= List of storms named Norming =

The name Norming has been used to name nine tropical cyclones in the Philippine Area of Responsibility by the PAGASA and its predecessor, the Philippine Weather Bureau.

- Tropical Depression Norming (1966) – was not recognized by the JTWC.
- Tropical Storm Fran (1970) (T7015, 16W, Norming) – struck Taiwan and China.
- Tropical Storm Nadine (1974) (T7417, 17W, Norming) – had no significant effects on land.
- Tropical Storm Gloria (1978) (T7816, 17W, Norming) – did not make landfall.

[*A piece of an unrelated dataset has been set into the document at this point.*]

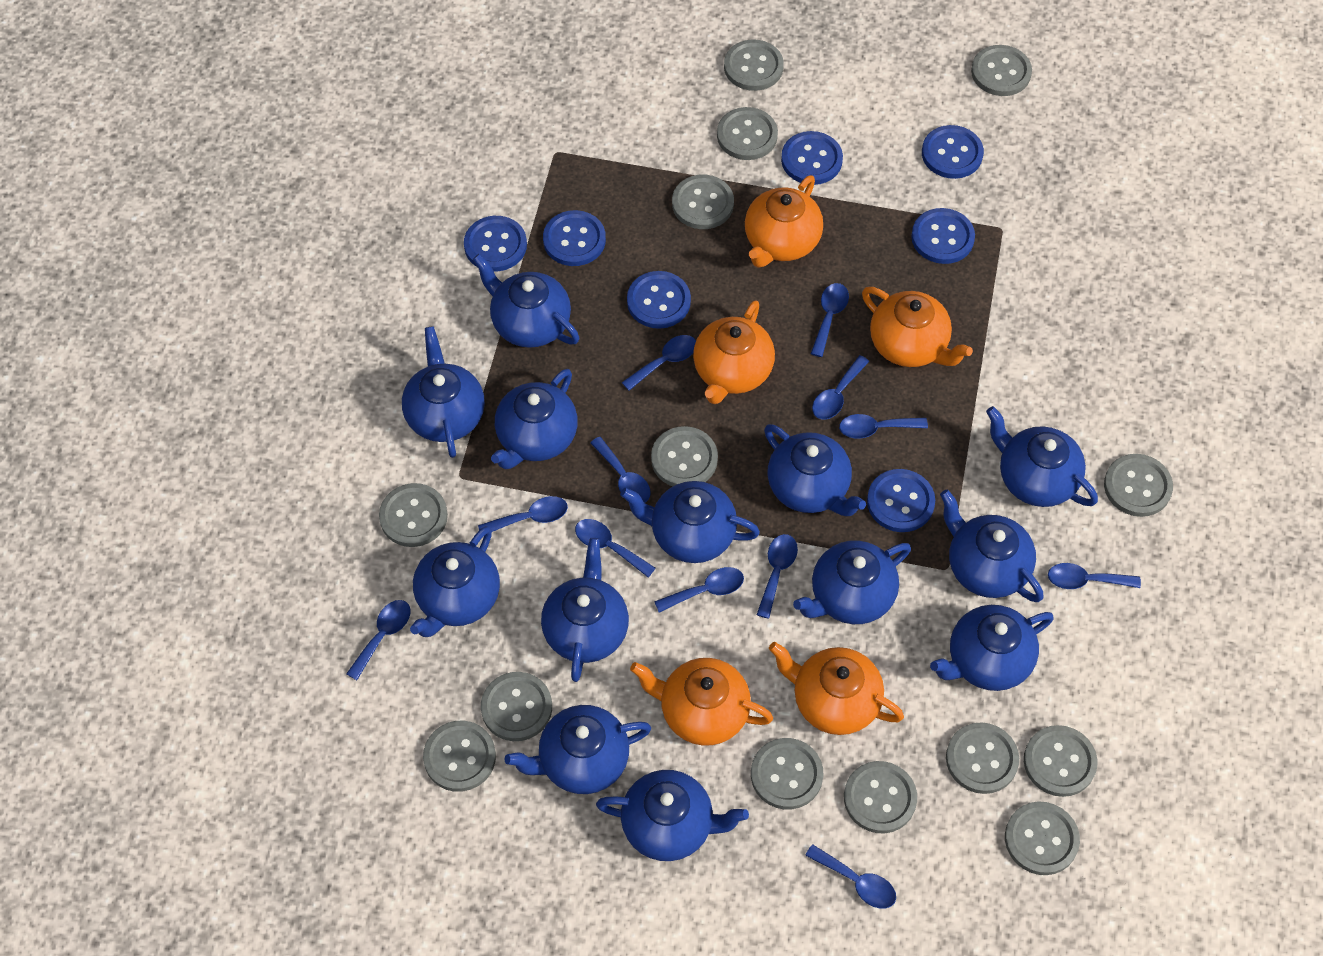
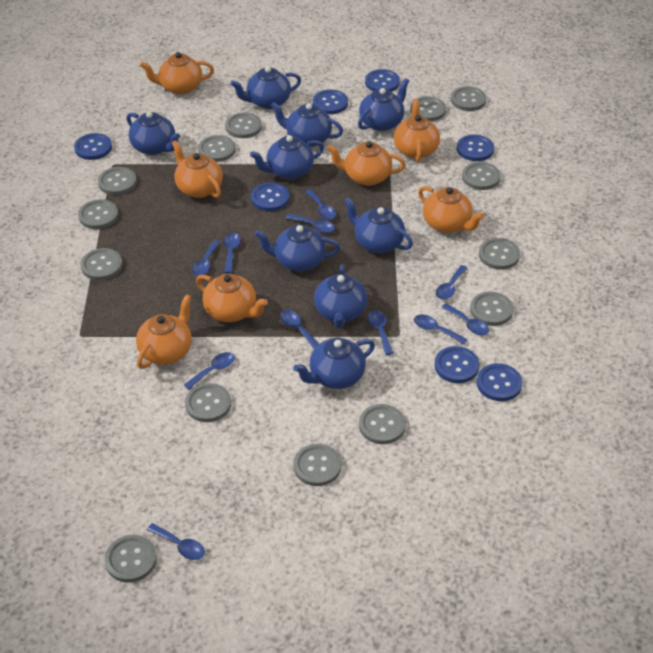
blue spoon: [346,600,410,680] [478,496,568,532] [575,519,656,578] [590,437,650,503] [622,335,696,391] [654,567,744,613] [757,534,798,619] [805,844,896,909] [811,283,849,357] [812,355,869,420] [839,414,928,439] [1048,563,1141,589] = 12 -> [147,523,205,560] [184,352,235,390] [192,241,220,276] [224,232,241,273] [280,310,319,349] [286,214,335,233] [305,189,336,220] [368,310,393,355] [414,314,468,345] [436,265,467,300] [441,303,489,335] = 11
blue teapot: [402,326,485,458] [410,526,500,637] [473,254,579,348] [491,369,578,469] [504,705,651,794] [541,538,629,682] [596,770,749,861] [620,481,760,563] [764,424,866,516] [793,540,911,624] [930,605,1054,691] [940,489,1044,602] [986,406,1098,507] = 13 -> [127,111,180,155] [230,66,301,109] [250,135,324,180] [254,225,340,272] [271,102,343,147] [294,338,375,389] [314,264,367,328] [344,197,413,253] [358,78,409,131] = 9
orange teapot: [630,658,773,746] [693,300,775,404] [745,175,823,268] [769,642,904,735] [862,287,973,367] = 5 -> [136,294,192,369] [140,52,214,95] [172,140,223,198] [196,274,268,322] [327,141,406,186] [394,99,440,163] [418,186,485,233] = 7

- Typhoon Faye (1982) (T8215, 15W, Norming) – a long lived Category 2 typhoon that caused 43 deaths and $9.6 million (1982 USD) in damages.

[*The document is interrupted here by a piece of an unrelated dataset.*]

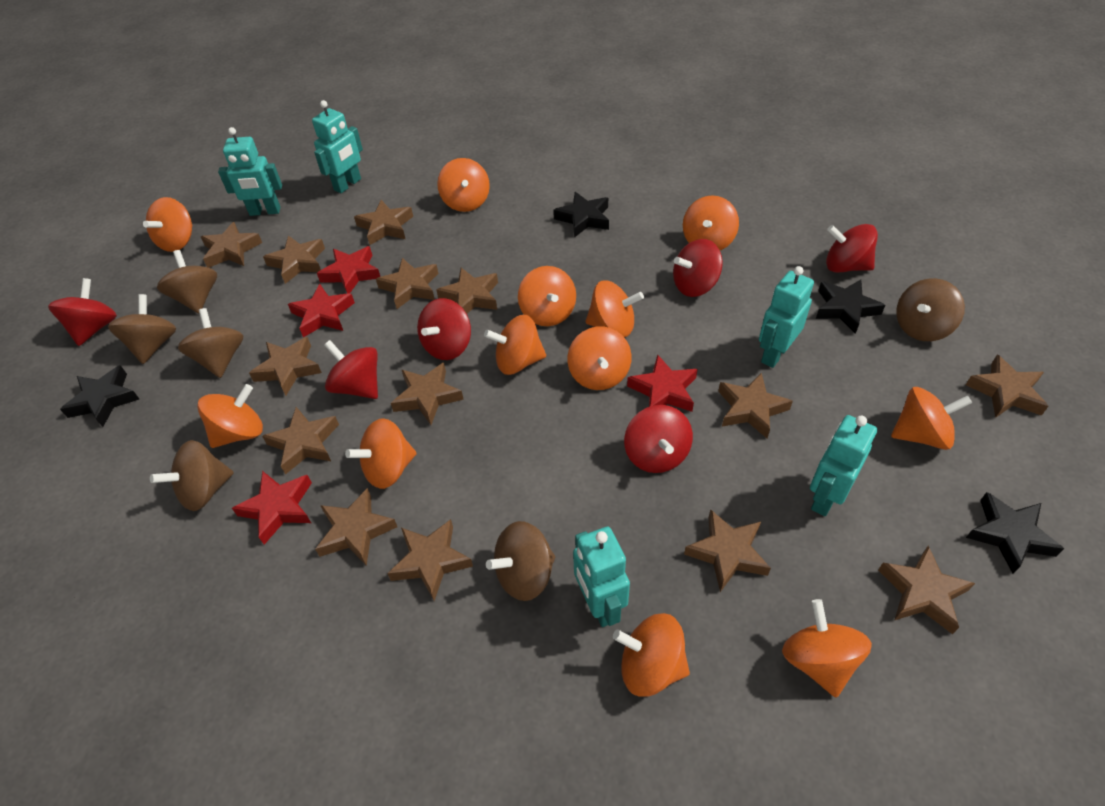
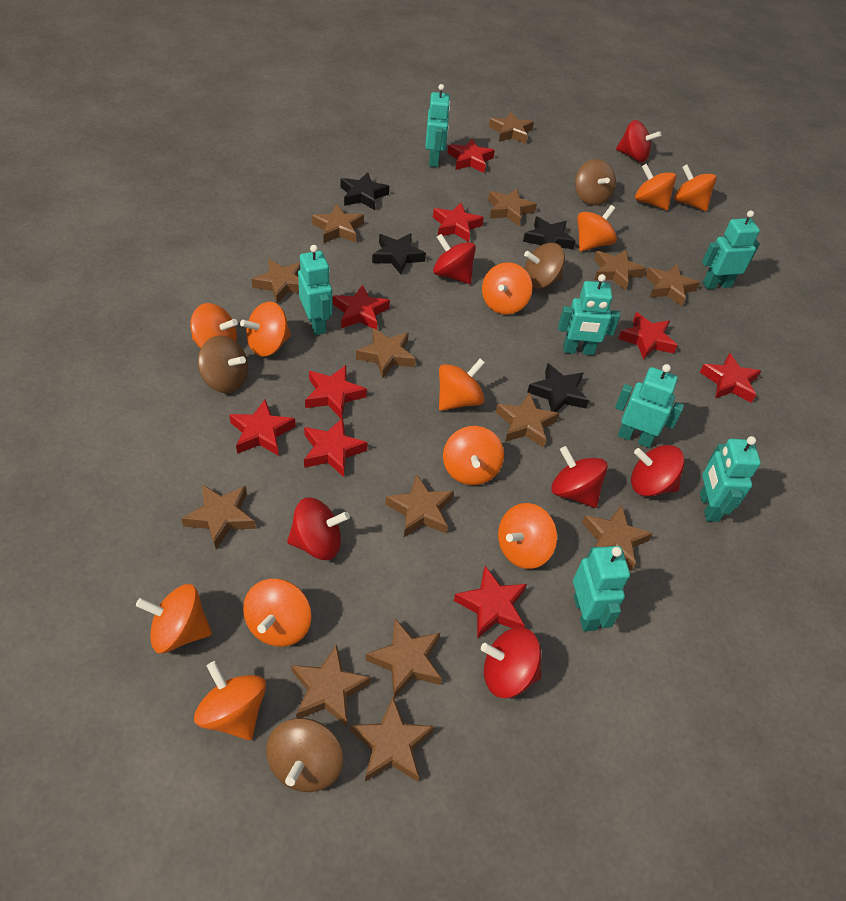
brown spinning top: [108,294,176,364] [150,440,234,511] [157,250,217,314] [178,308,243,378] [486,521,555,601] [896,278,965,341] = 6 -> [198,335,248,393] [266,718,343,792] [524,243,565,289] [575,159,616,206] = 4
red star: [232,471,312,545] [288,284,355,338] [317,246,380,294] [627,354,698,412] = 4 -> [229,399,296,456] [304,418,368,477] [305,365,367,418] [333,284,390,330] [433,203,484,242] [447,139,495,173] [454,566,527,639] [618,312,678,360] [700,353,761,403] = 9
turquoise robot: [218,127,282,216] [312,100,363,193] [573,527,630,627] [759,266,814,368] [810,415,877,516] = 5 -> [298,245,332,335] [425,84,451,167] [558,274,620,355] [573,546,630,632] [615,364,684,448] [700,436,761,522] [702,211,760,289] = 7

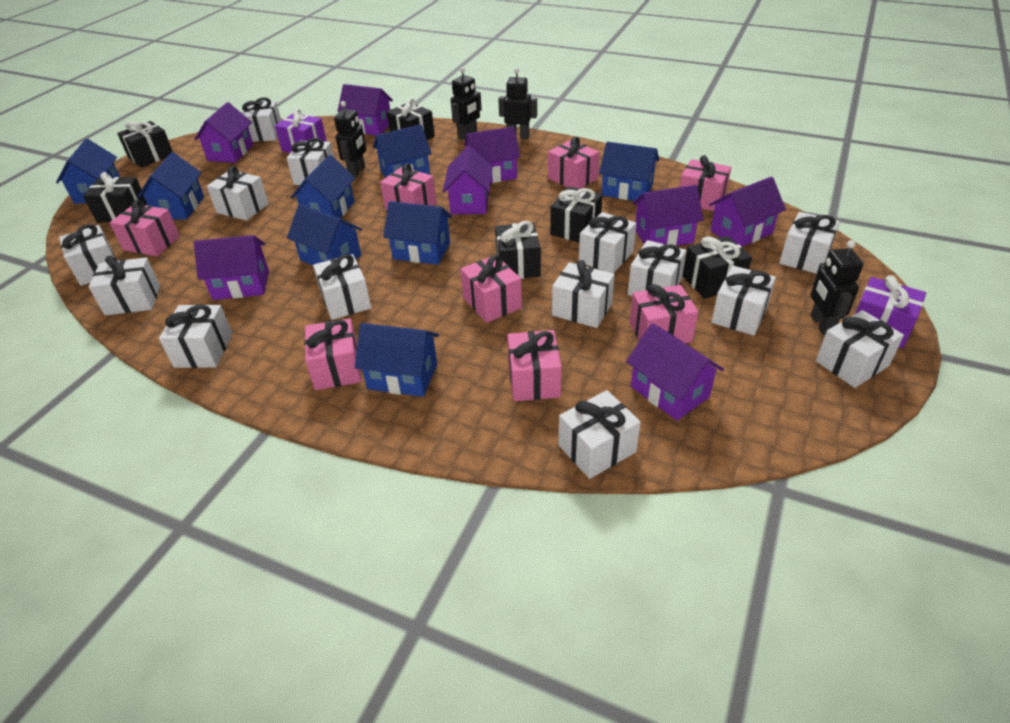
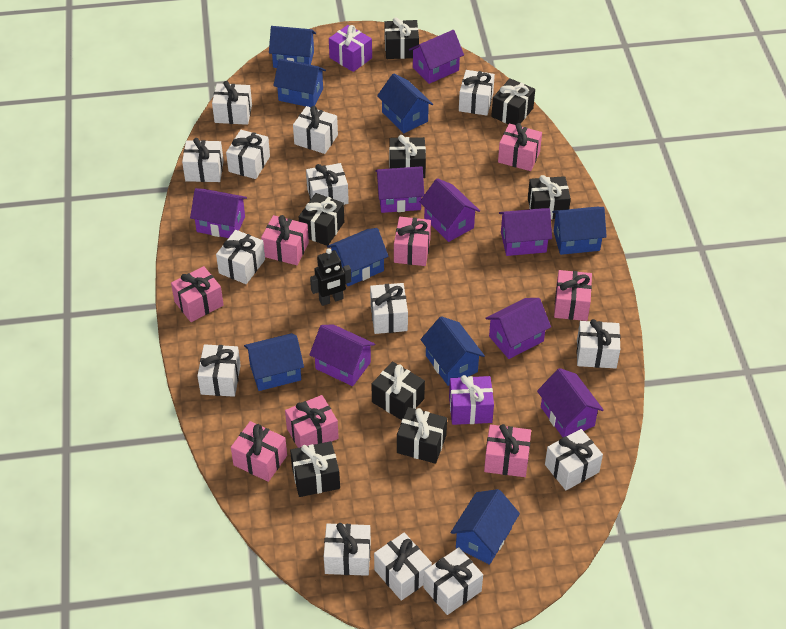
black gift: [83,172,147,223] [117,121,173,168] [387,98,435,140] [495,221,541,279] [550,186,602,242] [683,236,752,299] = 6 -> [290,441,340,497] [299,193,344,246] [371,361,425,420] [384,17,419,59] [389,135,426,178] [397,407,447,464] [491,78,535,125] [528,175,571,220] = 8
black robot: [334,101,366,177] [451,67,482,140] [498,68,537,139] [810,240,863,335] = 4 -> [310,248,351,306] = 1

- Typhoon Abby (1986) (T8616, 13W, Norming) – made landfall in Taiwan, causing 13 fatalities during its lifetime.
- Typhoon Flo (1990) (T9019, 20W, Norming) – a Category 5 super typhoon that weakened before striking Japan; flooding and landslides caused 32 deaths.
- Tropical Storm Yunya (1994) (T9409, 11W, Norming) – brushed the Philippines.
- Typhoon Faith (1998) (T9815, 24W, Norming) – struck both the Philippines and Vietnam, leaving 63 dead and 36 missing.

After the 2000 Pacific typhoon season, the PAGASA revised their naming lists and the name Norming was excluded.